C’est un artiste à part ce François Morel. Une espèce de Tati version chroniqueur. Sa plume nous évade chaque vendredi matin sur France Inter lorsqu’il démarre sa chronique. Depuis douze bonnes années, le Flérien commente avec un regard tout à lui l’actualité chaude ou non.

Le plus souvent, il met sous nos yeux l’absurde des événements. Il peut être aussi bien grave que joyeux mais très souvent espiègle. C’est François Morel : un artiste biberonné à la chaleur de Georges Moustaki et à la drôlerie de Raymond Devos. Ce mélange de poésie et d’absurde va bien à ce poète qui publie 3 minutes 25 de bonheur, ses chroniques de 2021 à 2023.

Chaque vendredi à 8 h 55 dans le studio tenu d’une main de maître par Nicolas Demorand, François Morel apporte un peu de fraîcheur dans l’actualité du matin. Une bulle d’oxygène dans le tintouin des mauvaises nouvelles et des polémiques sans fin.

Dans cette parenthèse enchantée, il peut être à la recherche des convictions politiques du Père Noël ou dénoncer le suicide d’une jeune fille de 14 ans sans doute victime de harcèlement. En reprenant intelligemment la chanson de Graeme Allwright "Qui a tué Davy Moore ?", François Morel interroge sur les responsabilités de la société, des politiques et des coupables de harcèlement.

C’est ça aussi François Morel. Un homme qui se révolte avec les armes de la langue et de la poésie pour frapper encore plus fort. Son papier sur l’anniversaire de Brassens est également un bijou. Il dénonce ceux qui font parler les morts à tort et à travers  et "S’il y a bien un mort qu’on en peut pas vraiment faire parler, c’est Georges Brassens. Sauf dans ses chansons où il a dit tout ce qu’il avait à nous dire." Ce n’est pas Maxime Le Forestier qui dira le contraire, lui qui sert si bien le bon maître. Un bon maître loin de la télé poubelle que représente le citoyen Cyril Hanouna sur C8 avec son TPMP... également bien épinglé dans une chronique intitulé Garde des sots.

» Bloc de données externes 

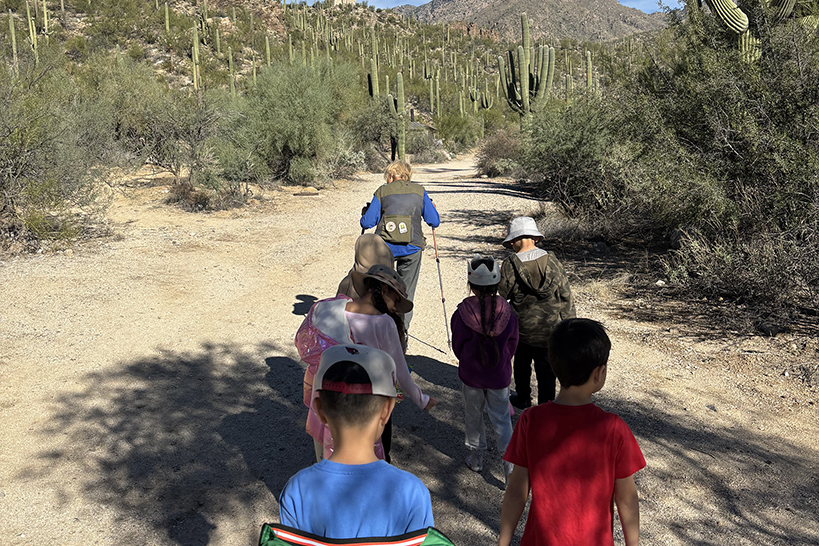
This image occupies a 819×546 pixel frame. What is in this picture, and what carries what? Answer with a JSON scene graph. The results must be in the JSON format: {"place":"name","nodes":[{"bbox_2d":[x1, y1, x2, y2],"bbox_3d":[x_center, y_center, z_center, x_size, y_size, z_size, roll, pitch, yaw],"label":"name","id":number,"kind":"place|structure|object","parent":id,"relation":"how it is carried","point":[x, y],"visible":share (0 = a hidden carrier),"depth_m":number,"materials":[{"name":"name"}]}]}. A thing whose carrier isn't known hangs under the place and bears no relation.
{"place":"outdoors","nodes":[
{"label":"outdoors","id":0,"kind":"place"},
{"bbox_2d":[0,0,653,154],"label":"hillside","id":1,"kind":"structure","parent":0,"point":[71,15],"materials":[{"name":"green plant"}]},
{"bbox_2d":[7,11,17,69],"bbox_3d":[-19.012,-10.960,37.594,0.551,3.525,0.573,9,16,38],"label":"saguaro cactus","id":2,"kind":"object","parent":1,"relation":"on","point":[12,26],"visible":0.78,"depth_m":37.47,"materials":[{"name":"green plant"}]},
{"bbox_2d":[24,0,37,55],"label":"saguaro cactus","id":3,"kind":"object","parent":1,"relation":"on","point":[29,21],"visible":0.77,"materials":[{"name":"green plant"}]},
{"bbox_2d":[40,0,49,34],"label":"saguaro cactus","id":4,"kind":"object","parent":1,"relation":"on","point":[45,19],"visible":0.9,"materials":[{"name":"green plant"}]},
{"bbox_2d":[163,3,170,31],"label":"saguaro cactus","id":5,"kind":"object","parent":1,"relation":"on","point":[167,26],"visible":0.94,"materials":[{"name":"green plant"}]},
{"bbox_2d":[191,20,200,92],"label":"saguaro cactus","id":6,"kind":"object","parent":1,"relation":"on","point":[196,54],"visible":0.89,"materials":[{"name":"green plant"}]},
{"bbox_2d":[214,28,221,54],"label":"saguaro cactus","id":7,"kind":"object","parent":1,"relation":"on","point":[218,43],"visible":0.95,"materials":[{"name":"green plant"}]},
{"bbox_2d":[227,48,235,94],"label":"saguaro cactus","id":8,"kind":"object","parent":1,"relation":"on","point":[231,62],"visible":0.84,"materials":[{"name":"green plant"}]},
{"bbox_2d":[264,35,270,66],"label":"saguaro cactus","id":9,"kind":"object","parent":1,"relation":"on","point":[266,42],"visible":0.72,"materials":[{"name":"green plant"}]},
{"bbox_2d":[226,57,357,185],"bbox_3d":[-3.324,-4.145,21.377,4.331,3.725,4.423,8,14,33],"label":"shrub","id":10,"kind":"object","parent":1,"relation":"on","point":[289,97],"visible":0.93,"depth_m":20.51,"materials":[{"name":"green plant"}]},
{"bbox_2d":[368,28,379,100],"bbox_3d":[-1.849,-9.913,39.623,0.795,4.690,0.821,0,12,1],"label":"saguaro cactus","id":11,"kind":"object","parent":1,"relation":"on","point":[374,85],"visible":0.87,"depth_m":39.43,"materials":[{"name":"green plant"}]},
{"bbox_2d":[352,97,402,164],"bbox_3d":[-1.451,-5.509,30.930,3.090,2.957,3.187,9,15,36],"label":"shrub","id":12,"kind":"object","parent":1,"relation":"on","point":[379,120],"visible":0.79,"depth_m":30.21,"materials":[{"name":"green plant"}]},
{"bbox_2d":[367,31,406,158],"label":"saguaro cactus","id":13,"kind":"object","parent":1,"relation":"on","point":[399,78],"visible":0.83,"depth_m":31.83,"materials":[{"name":"green plant"}]},
{"bbox_2d":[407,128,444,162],"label":"shrub","id":14,"kind":"object","parent":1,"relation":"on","point":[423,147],"visible":0.72,"depth_m":37.85,"materials":[{"name":"plant"}]},
{"bbox_2d":[433,75,441,117],"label":"saguaro cactus","id":15,"kind":"object","parent":1,"relation":"on","point":[438,107],"visible":0.96,"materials":[{"name":"green plant"}]},
{"bbox_2d":[435,111,481,149],"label":"shrub","id":16,"kind":"object","parent":1,"relation":"on","point":[455,128],"visible":0.85,"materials":[{"name":"green plant"}]},
{"bbox_2d":[470,86,492,110],"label":"saguaro cactus","id":17,"kind":"object","parent":1,"relation":"on","point":[484,102],"visible":0.94,"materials":[{"name":"green plant"}]},
{"bbox_2d":[499,13,554,117],"bbox_3d":[4.570,-7.516,30.539,2.033,5.285,1.730,0,12,1],"label":"saguaro cactus","id":18,"kind":"object","parent":1,"relation":"on","point":[523,56],"visible":0.96,"depth_m":30.24,"materials":[{"name":"green plant"}]},
{"bbox_2d":[585,49,593,90],"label":"saguaro cactus","id":19,"kind":"object","parent":1,"relation":"on","point":[590,64],"visible":0.78,"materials":[{"name":"green plant"}]},
{"bbox_2d":[320,0,356,5],"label":"rock","id":20,"kind":"structure","parent":0,"point":[345,0],"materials":[{"name":"beige stone"}]},
{"bbox_2d":[0,153,818,545],"label":"dirt road","id":21,"kind":"structure","parent":0,"point":[439,456],"materials":[{"name":"beige soil"}]},
{"bbox_2d":[0,50,121,250],"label":"shrub","id":22,"kind":"object","parent":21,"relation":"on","point":[20,131],"visible":0.97,"depth_m":10.67,"materials":[{"name":"green plant"}]},
{"bbox_2d":[137,87,257,209],"bbox_3d":[-4.733,-2.803,16.952,3.164,2.723,3.104,9,15,36],"label":"shrub","id":23,"kind":"object","parent":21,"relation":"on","point":[161,161],"visible":0.93,"depth_m":16.50,"materials":[{"name":"green plant"}]},
{"bbox_2d":[164,176,244,211],"bbox_3d":[-4.060,-1.534,15.294,1.770,0.753,1.744,0,12,1],"label":"shrub","id":24,"kind":"object","parent":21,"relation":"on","point":[199,201],"visible":0.79,"depth_m":15.08,"materials":[{"name":"brown plant"}]},
{"bbox_2d":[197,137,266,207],"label":"shrub","id":25,"kind":"object","parent":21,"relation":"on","point":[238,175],"visible":0.85,"depth_m":16.42,"materials":[{"name":"green plant"}]},
{"bbox_2d":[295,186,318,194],"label":"rock","id":26,"kind":"object","parent":21,"relation":"on","point":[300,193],"visible":0.96,"depth_m":18.85,"materials":[{"name":"beige stone"}]},
{"bbox_2d":[277,342,440,543],"bbox_3d":[-0.146,0.771,2.141,0.458,1.112,0.508,0,12,1],"label":"boy","id":27,"kind":"object","parent":21,"relation":"on","point":[372,425],"visible":0.96,"depth_m":2.00},
{"bbox_2d":[258,522,452,545],"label":"backpack","id":28,"kind":"object","parent":27,"relation":"attached to","point":[435,543],"visible":0.95,"depth_m":1.72,"materials":[{"name":"fabric"}]},
{"bbox_2d":[335,233,394,300],"bbox_3d":[-0.247,0.188,4.770,0.447,0.898,0.488,0,12,1],"label":"child","id":29,"kind":"object","parent":21,"relation":"on","point":[374,242],"visible":0.31,"depth_m":4.66},
{"bbox_2d":[295,264,436,465],"bbox_3d":[-0.210,0.504,3.598,0.566,1.066,0.548,0,12,1],"label":"child","id":30,"kind":"object","parent":21,"relation":"on","point":[351,306],"visible":0.52,"depth_m":3.51},
{"bbox_2d":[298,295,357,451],"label":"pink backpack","id":31,"kind":"object","parent":30,"relation":"on","point":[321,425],"visible":0.29,"depth_m":3.31,"materials":[{"name":"pink fabric"}]},
{"bbox_2d":[357,159,440,342],"bbox_3d":[-0.095,-0.143,6.527,0.608,1.507,0.703,0,12,1],"label":"woman","id":32,"kind":"object","parent":21,"relation":"on","point":[364,218],"visible":0.62,"depth_m":6.34},
{"bbox_2d":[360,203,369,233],"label":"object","id":33,"kind":"object","parent":32,"relation":"in","point":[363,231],"visible":0.28,"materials":[{"name":"black"}]},
{"bbox_2d":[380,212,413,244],"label":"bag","id":34,"kind":"object","parent":32,"relation":"attached to","point":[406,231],"visible":0.93,"depth_m":6.25,"materials":[{"name":"fabric"}]},
{"bbox_2d":[431,225,452,352],"bbox_3d":[0.269,0.143,6.781,0.191,1.195,0.206,0,12,1],"label":"trekking pole","id":35,"kind":"object","parent":32,"relation":"in","point":[443,301],"visible":0.91,"depth_m":6.76,"materials":[{"name":"metal"}]},
{"bbox_2d":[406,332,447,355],"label":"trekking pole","id":36,"kind":"object","parent":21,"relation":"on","point":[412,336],"visible":0.83,"depth_m":6.50,"materials":[{"name":"black plastic"}]},
{"bbox_2d":[452,254,520,479],"bbox_3d":[0.414,0.522,4.202,0.384,1.157,0.535,0,12,1],"label":"child","id":37,"kind":"object","parent":21,"relation":"on","point":[468,343],"visible":0.91,"depth_m":4.11},
{"bbox_2d":[498,215,576,407],"bbox_3d":[0.776,0.281,4.860,0.465,1.236,0.568,0,12,1],"label":"child","id":38,"kind":"object","parent":21,"relation":"on","point":[524,265],"visible":0.82,"depth_m":4.73},
{"bbox_2d":[495,316,646,545],"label":"child","id":39,"kind":"object","parent":21,"relation":"on","point":[580,425],"visible":1,"depth_m":2.48},
{"bbox_2d":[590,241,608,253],"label":"rock","id":40,"kind":"object","parent":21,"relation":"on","point":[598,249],"visible":0.96,"depth_m":10.69,"materials":[{"name":"grey stone"}]},
{"bbox_2d":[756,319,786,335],"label":"rock","id":41,"kind":"object","parent":21,"relation":"on","point":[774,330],"visible":0.93,"depth_m":6.60,"materials":[{"name":"grey stone"}]},
{"bbox_2d":[285,0,679,12],"label":"sky","id":42,"kind":"structure","parent":0,"point":[645,2],"materials":[{"name":"blue"}]},
{"bbox_2d":[401,0,666,42],"label":"mountain","id":43,"kind":"structure","parent":0,"point":[609,24],"materials":[{"name":"stone"}]},
{"label":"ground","id":44,"kind":"structure","parent":0},
{"bbox_2d":[475,128,521,177],"bbox_3d":[3.103,-3.887,25.833,2.416,1.839,2.850,0,12,1],"label":"shrub","id":45,"kind":"object","parent":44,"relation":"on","point":[492,152],"visible":0.65,"depth_m":25.45,"materials":[{"name":"brown plant"}]},
{"bbox_2d":[515,96,628,216],"bbox_3d":[2.978,-1.993,13.694,2.850,2.371,3.318,0,12,1],"label":"shrub","id":46,"kind":"object","parent":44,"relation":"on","point":[558,131],"visible":0.74,"depth_m":13.24,"materials":[{"name":"green plant"}]},
{"bbox_2d":[617,5,818,323],"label":"shrub","id":47,"kind":"object","parent":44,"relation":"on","point":[738,153],"visible":0.93,"depth_m":7.45,"materials":[{"name":"green plant"}]},
{"bbox_2d":[699,0,807,59],"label":"saguaro cactus","id":48,"kind":"object","parent":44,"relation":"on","point":[741,21],"visible":0.61,"depth_m":9.40,"materials":[{"name":"green plant"}]}
]}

En 1991, Jean Ferrat avait vu juste : "Ce soir, ce soir, après La Roue De La Fortune/Un PAF obscène, un PAF obscène est à la une."

Avec François Morel, il y a de l’humour, de la malice mais pas que...

Pascal Hébert

3 minutes 25 de bonheur (chroniques), de François Morel, éditions Denoël, 256 pages, 19 euros.